After entering the starting lineup at the beginning of last season, Showalter began to show his versatility. The Badgers were continually looking for outside-shooting threats last season and the offense flowed better when Showalter was on. Showalter finished the season shooting 45.5 percent (90-for-108) from the field and 34.6 percent (37-for-107) from behind the arc, averaging 7.5 points, 3.8 rebounds, 2.2 assists and 1.0 steals per game.

With the additions of Brevin Pritzl and Andy Van Vliet, the Badgers will have more shooting on the roster this year, but Showalter will still be counted on to keep the defense honest. He’s also a relentless defender on the perimeter, whether it’s getting up in the opponents face or drawing a charge. He made one of the biggest plays of the season when he drew the charge that led to Bronson Koenig’s game-winning 3-pointer in the NCAA Tournament win over Xavier.

The Rest

Aaron Moesch also saw action in 16 games last season. The 6’8” redshirt junior played just 3.0 minutes per game, but appeared in several big games that showed that Gard and the coaching staff trust him.

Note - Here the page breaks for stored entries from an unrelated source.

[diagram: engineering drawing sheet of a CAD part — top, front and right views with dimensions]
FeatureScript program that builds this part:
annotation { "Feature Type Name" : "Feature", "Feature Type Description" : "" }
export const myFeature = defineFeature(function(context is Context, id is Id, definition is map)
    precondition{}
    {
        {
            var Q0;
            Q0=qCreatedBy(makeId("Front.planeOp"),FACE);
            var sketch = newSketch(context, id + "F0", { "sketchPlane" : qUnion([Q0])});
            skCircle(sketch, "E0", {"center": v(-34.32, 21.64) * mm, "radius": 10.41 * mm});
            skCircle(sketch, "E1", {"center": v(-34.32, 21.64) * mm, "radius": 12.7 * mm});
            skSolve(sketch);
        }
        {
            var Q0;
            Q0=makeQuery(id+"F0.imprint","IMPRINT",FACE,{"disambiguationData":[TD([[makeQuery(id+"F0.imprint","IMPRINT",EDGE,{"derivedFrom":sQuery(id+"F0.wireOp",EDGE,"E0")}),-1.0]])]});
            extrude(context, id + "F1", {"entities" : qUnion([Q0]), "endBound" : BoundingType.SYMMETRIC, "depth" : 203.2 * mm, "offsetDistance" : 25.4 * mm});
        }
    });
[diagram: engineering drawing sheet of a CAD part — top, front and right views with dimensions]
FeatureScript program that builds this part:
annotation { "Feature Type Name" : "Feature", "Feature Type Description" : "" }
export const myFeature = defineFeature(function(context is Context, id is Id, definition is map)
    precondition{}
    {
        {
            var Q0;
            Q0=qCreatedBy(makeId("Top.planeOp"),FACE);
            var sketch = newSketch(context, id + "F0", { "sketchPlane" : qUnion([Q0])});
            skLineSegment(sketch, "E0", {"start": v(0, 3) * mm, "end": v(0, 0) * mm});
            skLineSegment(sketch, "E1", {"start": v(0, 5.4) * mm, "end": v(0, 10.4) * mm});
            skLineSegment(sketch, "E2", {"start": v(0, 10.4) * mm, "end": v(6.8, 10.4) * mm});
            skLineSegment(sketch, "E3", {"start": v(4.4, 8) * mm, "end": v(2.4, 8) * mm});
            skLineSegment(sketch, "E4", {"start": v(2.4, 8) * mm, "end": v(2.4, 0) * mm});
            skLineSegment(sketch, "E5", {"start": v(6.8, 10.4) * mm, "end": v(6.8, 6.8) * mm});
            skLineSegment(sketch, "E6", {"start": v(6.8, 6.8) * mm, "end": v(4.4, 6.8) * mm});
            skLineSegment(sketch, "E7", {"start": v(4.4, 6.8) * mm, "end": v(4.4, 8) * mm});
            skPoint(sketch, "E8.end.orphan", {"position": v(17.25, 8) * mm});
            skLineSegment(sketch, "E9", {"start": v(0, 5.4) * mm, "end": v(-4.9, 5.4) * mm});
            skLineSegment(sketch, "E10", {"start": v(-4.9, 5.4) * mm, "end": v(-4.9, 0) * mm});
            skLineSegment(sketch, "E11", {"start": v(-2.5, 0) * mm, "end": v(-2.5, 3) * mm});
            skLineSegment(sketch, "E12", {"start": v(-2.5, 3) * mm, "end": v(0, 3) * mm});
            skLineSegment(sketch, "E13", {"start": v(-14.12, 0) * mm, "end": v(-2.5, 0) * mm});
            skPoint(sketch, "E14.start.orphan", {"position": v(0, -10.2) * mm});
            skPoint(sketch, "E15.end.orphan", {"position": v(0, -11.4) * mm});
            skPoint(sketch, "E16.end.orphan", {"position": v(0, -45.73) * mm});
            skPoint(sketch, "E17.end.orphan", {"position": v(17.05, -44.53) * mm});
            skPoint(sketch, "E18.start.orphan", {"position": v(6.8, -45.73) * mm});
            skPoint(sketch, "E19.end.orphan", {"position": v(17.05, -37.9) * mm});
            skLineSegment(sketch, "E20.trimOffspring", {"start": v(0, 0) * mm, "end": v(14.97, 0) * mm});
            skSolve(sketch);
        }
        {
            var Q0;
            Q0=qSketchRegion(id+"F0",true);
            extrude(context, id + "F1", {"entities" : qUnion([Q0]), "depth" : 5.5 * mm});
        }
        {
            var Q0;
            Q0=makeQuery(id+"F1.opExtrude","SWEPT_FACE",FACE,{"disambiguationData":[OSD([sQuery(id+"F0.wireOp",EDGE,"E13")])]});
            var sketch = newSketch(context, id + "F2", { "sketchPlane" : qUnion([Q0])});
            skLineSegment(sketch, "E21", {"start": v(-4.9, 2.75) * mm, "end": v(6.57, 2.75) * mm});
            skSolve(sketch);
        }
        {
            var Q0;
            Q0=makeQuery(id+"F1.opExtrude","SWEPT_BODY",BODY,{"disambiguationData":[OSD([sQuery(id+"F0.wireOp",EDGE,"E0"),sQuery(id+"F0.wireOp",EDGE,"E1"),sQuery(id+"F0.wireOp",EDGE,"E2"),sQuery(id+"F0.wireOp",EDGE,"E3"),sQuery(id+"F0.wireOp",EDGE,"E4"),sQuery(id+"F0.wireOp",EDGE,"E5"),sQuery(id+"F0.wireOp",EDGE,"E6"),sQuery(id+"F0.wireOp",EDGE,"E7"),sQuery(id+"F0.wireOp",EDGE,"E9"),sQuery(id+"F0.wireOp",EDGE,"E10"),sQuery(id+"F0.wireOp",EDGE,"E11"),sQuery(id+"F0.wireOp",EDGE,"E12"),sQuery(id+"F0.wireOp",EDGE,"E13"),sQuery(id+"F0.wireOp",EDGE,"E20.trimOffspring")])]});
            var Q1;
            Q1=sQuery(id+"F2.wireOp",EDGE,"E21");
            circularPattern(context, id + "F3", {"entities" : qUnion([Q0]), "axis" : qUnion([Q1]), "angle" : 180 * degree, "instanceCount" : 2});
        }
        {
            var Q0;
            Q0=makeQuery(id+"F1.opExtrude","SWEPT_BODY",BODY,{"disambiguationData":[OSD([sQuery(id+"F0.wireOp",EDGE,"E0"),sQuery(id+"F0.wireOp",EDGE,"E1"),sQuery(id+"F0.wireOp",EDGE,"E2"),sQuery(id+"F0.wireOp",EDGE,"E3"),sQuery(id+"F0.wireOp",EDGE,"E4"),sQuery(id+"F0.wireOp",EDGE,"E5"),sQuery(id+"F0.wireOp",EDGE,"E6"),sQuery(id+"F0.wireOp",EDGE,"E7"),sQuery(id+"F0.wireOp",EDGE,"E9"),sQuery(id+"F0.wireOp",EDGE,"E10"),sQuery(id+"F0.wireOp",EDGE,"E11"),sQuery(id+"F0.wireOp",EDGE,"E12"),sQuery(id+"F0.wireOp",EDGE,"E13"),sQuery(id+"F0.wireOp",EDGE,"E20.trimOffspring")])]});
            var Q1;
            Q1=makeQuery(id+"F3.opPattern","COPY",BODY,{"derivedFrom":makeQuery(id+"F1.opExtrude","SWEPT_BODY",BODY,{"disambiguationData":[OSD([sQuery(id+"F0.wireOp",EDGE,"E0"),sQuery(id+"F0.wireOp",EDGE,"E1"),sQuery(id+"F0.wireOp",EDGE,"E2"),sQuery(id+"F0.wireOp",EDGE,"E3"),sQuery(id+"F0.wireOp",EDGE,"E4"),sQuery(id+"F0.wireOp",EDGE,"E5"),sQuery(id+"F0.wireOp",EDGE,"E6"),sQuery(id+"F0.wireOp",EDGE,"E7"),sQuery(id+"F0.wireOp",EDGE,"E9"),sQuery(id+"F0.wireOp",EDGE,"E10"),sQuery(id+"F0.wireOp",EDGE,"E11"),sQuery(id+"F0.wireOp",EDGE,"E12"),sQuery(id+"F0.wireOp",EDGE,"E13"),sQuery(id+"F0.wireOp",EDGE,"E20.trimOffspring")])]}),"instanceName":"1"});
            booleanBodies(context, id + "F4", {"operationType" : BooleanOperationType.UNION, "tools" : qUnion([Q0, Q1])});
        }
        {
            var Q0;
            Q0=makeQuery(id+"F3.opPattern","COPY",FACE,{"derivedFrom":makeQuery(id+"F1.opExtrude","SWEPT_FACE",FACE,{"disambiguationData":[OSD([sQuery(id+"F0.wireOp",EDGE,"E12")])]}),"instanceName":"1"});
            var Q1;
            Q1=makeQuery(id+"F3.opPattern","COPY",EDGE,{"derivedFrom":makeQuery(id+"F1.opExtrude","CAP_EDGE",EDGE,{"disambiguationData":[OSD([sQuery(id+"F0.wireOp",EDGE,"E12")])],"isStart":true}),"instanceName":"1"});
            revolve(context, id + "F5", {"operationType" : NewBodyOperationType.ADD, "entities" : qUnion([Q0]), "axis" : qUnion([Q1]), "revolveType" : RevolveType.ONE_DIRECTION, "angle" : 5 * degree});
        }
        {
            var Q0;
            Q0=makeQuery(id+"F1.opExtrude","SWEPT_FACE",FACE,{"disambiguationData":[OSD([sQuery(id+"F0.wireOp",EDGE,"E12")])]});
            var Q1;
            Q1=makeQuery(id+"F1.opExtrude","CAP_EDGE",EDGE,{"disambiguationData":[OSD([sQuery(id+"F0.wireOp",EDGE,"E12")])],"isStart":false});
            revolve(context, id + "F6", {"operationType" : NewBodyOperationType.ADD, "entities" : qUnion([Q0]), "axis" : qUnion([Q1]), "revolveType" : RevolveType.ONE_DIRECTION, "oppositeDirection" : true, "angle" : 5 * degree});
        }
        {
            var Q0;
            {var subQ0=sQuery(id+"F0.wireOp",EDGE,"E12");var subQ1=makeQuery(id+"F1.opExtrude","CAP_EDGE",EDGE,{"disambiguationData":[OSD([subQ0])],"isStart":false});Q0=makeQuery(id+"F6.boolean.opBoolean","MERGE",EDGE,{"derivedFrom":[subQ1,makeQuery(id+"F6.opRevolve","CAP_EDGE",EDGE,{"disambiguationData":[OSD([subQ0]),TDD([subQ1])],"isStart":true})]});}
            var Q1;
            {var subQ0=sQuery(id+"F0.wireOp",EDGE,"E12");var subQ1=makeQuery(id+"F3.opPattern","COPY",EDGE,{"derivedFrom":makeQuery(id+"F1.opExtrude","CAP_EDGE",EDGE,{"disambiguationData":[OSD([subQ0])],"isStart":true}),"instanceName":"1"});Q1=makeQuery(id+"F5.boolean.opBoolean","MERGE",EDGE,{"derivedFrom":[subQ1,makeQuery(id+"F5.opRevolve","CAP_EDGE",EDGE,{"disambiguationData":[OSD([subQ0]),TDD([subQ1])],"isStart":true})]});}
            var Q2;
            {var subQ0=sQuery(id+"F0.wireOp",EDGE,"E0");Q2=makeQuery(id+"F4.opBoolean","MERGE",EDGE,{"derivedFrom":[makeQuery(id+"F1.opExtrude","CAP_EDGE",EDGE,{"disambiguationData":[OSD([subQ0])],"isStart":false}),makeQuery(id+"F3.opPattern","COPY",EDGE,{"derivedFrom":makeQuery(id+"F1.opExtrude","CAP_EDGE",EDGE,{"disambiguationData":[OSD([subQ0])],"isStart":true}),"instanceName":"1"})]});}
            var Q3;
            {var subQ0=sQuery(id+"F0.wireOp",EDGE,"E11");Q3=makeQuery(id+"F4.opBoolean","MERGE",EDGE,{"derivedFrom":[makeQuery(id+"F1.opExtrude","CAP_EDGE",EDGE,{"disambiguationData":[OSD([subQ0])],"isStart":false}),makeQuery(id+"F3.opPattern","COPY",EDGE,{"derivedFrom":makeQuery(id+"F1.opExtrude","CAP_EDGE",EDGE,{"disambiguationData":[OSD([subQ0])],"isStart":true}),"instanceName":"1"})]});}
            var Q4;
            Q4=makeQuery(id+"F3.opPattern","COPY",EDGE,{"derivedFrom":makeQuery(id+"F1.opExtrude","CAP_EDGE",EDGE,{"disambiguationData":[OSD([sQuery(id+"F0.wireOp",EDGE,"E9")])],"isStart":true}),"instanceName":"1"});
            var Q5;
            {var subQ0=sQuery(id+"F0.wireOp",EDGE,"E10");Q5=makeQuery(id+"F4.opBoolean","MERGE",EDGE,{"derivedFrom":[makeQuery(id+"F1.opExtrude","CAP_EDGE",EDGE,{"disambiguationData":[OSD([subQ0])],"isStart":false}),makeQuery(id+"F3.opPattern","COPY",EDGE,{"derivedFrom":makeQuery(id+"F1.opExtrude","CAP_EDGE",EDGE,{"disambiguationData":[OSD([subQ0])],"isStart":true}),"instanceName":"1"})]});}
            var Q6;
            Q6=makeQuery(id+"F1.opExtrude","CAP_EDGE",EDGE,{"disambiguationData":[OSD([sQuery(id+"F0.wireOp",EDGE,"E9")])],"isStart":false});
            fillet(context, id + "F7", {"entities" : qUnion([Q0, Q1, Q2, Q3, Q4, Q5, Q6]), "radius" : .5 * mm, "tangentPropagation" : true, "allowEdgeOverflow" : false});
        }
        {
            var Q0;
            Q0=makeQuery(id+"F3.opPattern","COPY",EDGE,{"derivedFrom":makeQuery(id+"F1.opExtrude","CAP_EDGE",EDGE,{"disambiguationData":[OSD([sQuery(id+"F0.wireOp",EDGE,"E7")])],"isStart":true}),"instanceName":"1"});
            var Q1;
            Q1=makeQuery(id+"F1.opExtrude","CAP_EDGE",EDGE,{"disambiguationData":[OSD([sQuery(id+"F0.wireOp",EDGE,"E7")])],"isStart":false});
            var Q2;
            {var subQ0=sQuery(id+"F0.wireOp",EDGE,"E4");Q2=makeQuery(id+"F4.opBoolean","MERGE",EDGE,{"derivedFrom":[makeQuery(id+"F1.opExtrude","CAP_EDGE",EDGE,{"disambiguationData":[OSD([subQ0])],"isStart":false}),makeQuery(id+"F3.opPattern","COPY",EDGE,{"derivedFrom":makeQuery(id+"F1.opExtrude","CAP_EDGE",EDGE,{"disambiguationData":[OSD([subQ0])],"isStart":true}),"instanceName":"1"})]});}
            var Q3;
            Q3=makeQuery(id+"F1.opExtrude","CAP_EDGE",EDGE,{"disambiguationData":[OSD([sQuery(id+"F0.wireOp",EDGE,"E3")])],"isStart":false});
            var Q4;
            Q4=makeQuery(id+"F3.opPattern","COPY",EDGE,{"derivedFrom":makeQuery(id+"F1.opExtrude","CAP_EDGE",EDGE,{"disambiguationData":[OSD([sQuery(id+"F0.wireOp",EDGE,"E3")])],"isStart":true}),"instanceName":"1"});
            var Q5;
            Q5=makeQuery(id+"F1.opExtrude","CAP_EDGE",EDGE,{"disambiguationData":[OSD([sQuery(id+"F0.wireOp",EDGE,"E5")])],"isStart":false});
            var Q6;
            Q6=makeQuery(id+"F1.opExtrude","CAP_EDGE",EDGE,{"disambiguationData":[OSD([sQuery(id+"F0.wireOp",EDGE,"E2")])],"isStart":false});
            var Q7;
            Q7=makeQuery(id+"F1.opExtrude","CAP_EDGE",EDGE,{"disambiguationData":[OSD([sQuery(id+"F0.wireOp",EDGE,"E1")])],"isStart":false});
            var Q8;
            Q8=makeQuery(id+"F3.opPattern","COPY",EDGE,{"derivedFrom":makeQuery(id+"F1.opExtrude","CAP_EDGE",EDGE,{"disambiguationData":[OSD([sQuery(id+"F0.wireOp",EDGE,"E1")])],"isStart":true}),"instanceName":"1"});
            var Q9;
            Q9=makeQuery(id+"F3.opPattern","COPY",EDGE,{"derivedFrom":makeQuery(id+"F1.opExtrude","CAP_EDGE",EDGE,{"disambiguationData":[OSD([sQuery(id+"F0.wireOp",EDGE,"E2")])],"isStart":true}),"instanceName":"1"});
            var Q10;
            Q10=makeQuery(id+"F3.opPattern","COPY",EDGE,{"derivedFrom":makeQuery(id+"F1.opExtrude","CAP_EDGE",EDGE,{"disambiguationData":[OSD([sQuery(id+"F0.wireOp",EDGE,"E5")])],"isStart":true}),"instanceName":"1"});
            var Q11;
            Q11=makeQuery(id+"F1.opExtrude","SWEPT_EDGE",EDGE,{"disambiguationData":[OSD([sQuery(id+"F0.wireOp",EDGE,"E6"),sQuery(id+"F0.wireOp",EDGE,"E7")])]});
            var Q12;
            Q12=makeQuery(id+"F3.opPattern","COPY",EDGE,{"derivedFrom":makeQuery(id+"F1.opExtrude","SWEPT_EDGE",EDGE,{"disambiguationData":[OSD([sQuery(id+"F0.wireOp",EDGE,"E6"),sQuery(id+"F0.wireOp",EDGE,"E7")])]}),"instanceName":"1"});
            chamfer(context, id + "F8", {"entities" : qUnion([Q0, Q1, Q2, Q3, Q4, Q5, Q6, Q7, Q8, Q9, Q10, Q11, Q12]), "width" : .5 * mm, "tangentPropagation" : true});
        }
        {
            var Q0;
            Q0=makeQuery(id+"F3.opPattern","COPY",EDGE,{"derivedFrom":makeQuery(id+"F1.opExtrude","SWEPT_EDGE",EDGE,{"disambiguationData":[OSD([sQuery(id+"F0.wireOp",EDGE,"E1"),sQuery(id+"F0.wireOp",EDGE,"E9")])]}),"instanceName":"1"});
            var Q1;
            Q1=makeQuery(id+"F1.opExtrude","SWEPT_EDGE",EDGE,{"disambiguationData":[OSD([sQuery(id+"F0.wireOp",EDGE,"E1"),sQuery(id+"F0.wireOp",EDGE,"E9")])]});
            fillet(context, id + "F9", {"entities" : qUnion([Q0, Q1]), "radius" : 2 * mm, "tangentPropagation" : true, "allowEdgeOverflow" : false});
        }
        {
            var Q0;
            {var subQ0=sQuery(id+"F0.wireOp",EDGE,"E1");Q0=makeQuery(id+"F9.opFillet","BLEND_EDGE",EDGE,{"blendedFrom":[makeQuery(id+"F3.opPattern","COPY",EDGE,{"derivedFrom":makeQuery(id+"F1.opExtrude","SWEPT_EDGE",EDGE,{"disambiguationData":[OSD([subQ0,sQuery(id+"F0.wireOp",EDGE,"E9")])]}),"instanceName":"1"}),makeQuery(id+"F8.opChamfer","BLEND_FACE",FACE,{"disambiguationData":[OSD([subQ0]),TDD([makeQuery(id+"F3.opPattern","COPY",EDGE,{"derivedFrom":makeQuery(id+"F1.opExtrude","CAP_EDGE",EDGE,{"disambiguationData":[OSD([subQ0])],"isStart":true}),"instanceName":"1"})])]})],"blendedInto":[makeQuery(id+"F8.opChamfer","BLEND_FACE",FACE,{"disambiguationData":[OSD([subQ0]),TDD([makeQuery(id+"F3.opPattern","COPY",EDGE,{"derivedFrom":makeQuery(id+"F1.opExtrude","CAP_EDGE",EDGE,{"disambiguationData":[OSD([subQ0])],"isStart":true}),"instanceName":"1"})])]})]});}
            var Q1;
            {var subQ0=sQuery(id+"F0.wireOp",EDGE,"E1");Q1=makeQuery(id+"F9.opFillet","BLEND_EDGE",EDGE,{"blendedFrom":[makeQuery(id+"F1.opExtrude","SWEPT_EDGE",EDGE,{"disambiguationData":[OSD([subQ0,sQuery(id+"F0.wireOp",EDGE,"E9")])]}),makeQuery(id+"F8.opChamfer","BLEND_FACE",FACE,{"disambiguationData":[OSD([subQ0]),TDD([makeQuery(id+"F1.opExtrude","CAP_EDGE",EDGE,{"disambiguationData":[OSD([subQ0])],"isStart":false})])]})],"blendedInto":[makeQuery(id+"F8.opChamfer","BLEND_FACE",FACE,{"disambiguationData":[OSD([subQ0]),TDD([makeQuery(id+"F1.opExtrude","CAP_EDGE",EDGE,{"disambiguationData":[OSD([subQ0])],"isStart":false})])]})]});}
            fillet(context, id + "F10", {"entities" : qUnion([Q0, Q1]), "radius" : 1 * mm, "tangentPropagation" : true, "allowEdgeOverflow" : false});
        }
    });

Moesch likely won’t see much more playing time this season, but when he’s out there he’s shown he can handle his own.

One thing to watch will be the addition of Van Vliet, who missed all of last season with ineligibility issues. The Belgium native enters his sophomore year as a relative unknown. At 6’11”, Van Vliet isn’t a classic wing player, but Badgers fans have heard about his shooting touch for the last year and expect the 203-pound forward to spend plenty of time on the perimeter.

Matt Ferris is also available after redshirting last season. The 6’6” walk-on saw action in nine games as a freshman in 2014-15. Redshirt sophomore T.J. Schlundt is also back after playing in five games last year. The Badgers also added 6’8” freshman forward Aleem Ford, who spent last season playing a post-graduate year at IMG Academy in Florida.


Wisconsin’s emphasis on versatility negates the reliance that some programs have on one or two do-it-all wings. But the Badgers likely have the best wing in the Big Ten in Hayes. Iverson should be one of Wisconsin’s main cogs in the future, but he’ll likely fill in the gaps in Wisconsin’s deep, experienced roster this. Hayes and the Badgers weren’t shy about their goals at Big Ten Media Day, discussing their goal of returning to the Final Four and hopefully taking the next step and winning the national title. But improvement doesn’t just happen with another year of experience. If the players develop the way that they typically do at Wisconsin, there’s a chance that the Badgers can make a run at those goals.